RAW DATA:

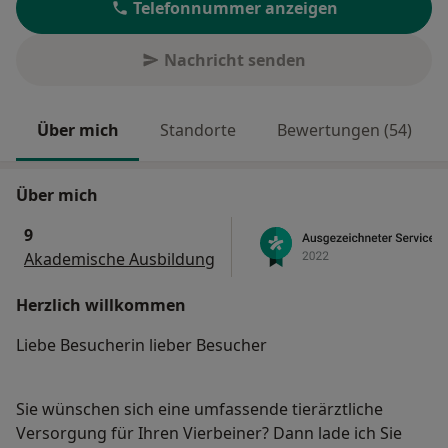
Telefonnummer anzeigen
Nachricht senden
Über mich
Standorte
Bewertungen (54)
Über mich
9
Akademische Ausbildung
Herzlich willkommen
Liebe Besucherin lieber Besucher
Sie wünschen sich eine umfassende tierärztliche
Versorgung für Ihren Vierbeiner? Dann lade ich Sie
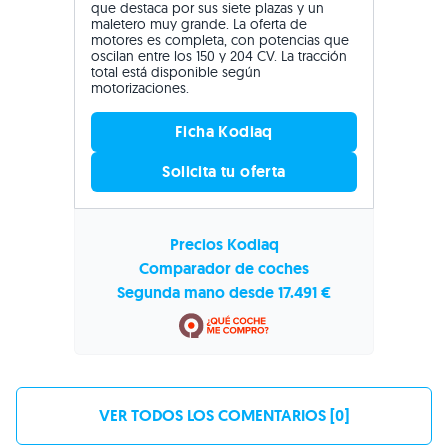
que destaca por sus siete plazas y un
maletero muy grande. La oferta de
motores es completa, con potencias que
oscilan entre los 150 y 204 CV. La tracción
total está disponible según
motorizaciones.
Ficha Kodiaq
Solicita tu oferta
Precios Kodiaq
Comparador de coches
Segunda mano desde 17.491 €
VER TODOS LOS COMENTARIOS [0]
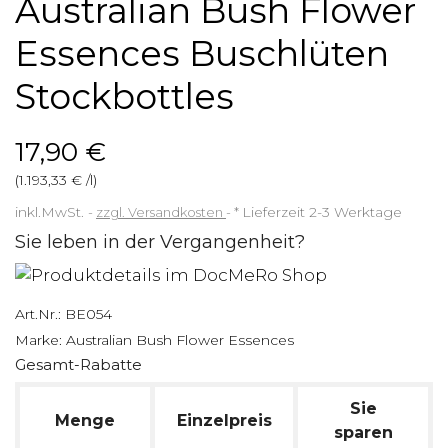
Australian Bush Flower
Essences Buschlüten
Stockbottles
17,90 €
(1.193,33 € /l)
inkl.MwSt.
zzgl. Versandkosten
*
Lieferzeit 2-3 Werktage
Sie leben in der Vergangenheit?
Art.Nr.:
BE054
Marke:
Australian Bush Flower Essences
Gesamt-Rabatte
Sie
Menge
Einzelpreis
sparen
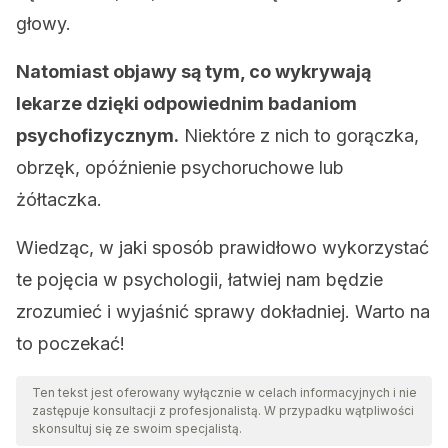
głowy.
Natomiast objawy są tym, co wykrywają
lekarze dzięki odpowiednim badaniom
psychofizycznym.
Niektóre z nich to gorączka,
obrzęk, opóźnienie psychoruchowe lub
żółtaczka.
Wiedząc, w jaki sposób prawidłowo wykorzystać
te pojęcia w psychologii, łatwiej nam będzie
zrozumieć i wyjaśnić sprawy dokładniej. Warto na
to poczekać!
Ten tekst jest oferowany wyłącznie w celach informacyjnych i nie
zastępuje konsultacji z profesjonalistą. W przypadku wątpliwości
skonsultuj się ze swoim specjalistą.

WHAT THIS TASK INVOLVES: Please render every line of text from the records above as a Markdown table with the columns "Row" and "Text", numbering the rows and leaving out blank lines and the pictures.

YOUR SOLUTION:
| Row | Text |
|---|---|
| 1 | Telefonnummer anzeigen |
| 2 | Nachricht senden |
| 3 | Über mich |
| 4 | Standorte |
| 5 | Bewertungen (54) |
| 6 | Über mich |
| 7 | 9 |
| 8 | Akademische Ausbildung |
| 9 | Herzlich willkommen |
| 10 | Liebe Besucherin lieber Besucher |
| 11 | Sie wünschen sich eine umfassende tierärztliche |
| 12 | Versorgung für Ihren Vierbeiner? Dann lade ich Sie |
| 13 | que destaca por sus siete plazas y un |
| 14 | maletero muy grande. La oferta de |
| 15 | motores es completa, con potencias que |
| 16 | oscilan entre los 150 y 204 CV. La tracción |
| 17 | total está disponible según |
| 18 | motorizaciones. |
| 19 | Ficha Kodiaq |
| 20 | Solicita tu oferta |
| 21 | Precios Kodiaq |
| 22 | Comparador de coches |
| 23 | Segunda mano desde 17.491 € |
| 24 | VER TODOS LOS COMENTARIOS [0] |
| 25 | Australian Bush Flower |
| 26 | Essences Buschlüten |
| 27 | Stockbottles |
| 28 | 17,90 € |
| 29 | (1.193,33 € /l) |
| 30 | inkl.MwSt. |
| 31 | zzgl. Versandkosten |
| 32 | * |
| 33 | Lieferzeit 2-3 Werktage |
| 34 | Sie leben in der Vergangenheit? |
| 35 | Art.Nr.: |
| 36 | BE054 |
| 37 | Marke: |
| 38 | Australian Bush Flower Essences |
| 39 | Gesamt-Rabatte |
| 40 | Sie |
| 41 | Menge |
| 42 | Einzelpreis |
| 43 | sparen |
| 44 | głowy. |
| 45 | Natomiast objawy są tym, co wykrywają |
| 46 | lekarze dzięki odpowiednim badaniom |
| 47 | psychofizycznym. |
| 48 | Niektóre z nich to gorączka, |
| 49 | obrzęk, opóźnienie psychoruchowe lub |
| 50 | żółtaczka. |
| 51 | Wiedząc, w jaki sposób prawidłowo wykorzystać |
| 52 | te pojęcia w psychologii, łatwiej nam będzie |
| 53 | zrozumieć i wyjaśnić sprawy dokładniej. Warto na |
| 54 | to poczekać! |
| 55 | Ten tekst jest oferowany wyłącznie w celach informacyjnych i nie |
| 56 | zastępuje konsultacji z profesjonalistą. W przypadku wątpliwości |
| 57 | skonsultuj się ze swoim specjalistą. |